== Source material ==

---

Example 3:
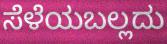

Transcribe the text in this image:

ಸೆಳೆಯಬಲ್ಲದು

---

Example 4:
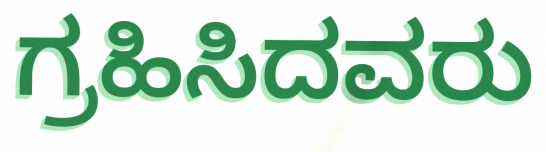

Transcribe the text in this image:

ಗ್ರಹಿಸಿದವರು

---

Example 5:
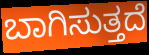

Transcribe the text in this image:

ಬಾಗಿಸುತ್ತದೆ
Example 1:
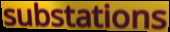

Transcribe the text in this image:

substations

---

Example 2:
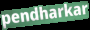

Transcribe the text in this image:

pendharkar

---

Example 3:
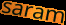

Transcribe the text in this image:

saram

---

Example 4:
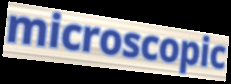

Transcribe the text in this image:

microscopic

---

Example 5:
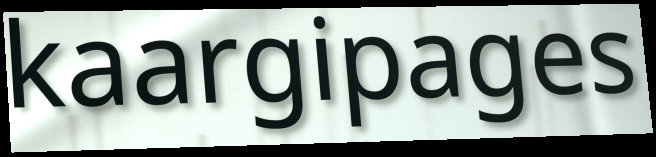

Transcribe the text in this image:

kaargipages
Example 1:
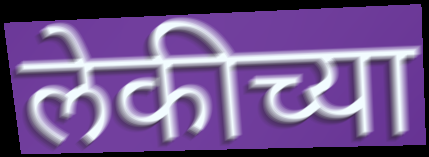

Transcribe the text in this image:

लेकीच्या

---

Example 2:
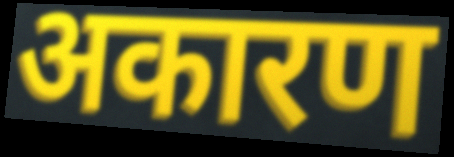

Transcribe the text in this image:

===

Exercise instructions:
Word for word, copy all the entries above, but with no pictures.

Reply to the exercise:
---

Example 3:

Transcribe the text in this image:

ಸೆಳೆಯಬಲ್ಲದು

---

Example 4:

Transcribe the text in this image:

ಗ್ರಹಿಸಿದವರು

---

Example 5:

Transcribe the text in this image:

ಬಾಗಿಸುತ್ತದೆ
Example 1:

Transcribe the text in this image:

substations

---

Example 2:

Transcribe the text in this image:

pendharkar

---

Example 3:

Transcribe the text in this image:

saram

---

Example 4:

Transcribe the text in this image:

microscopic

---

Example 5:

Transcribe the text in this image:

kaargipages
Example 1:

Transcribe the text in this image:

लेकीच्या

---

Example 2:

Transcribe the text in this image:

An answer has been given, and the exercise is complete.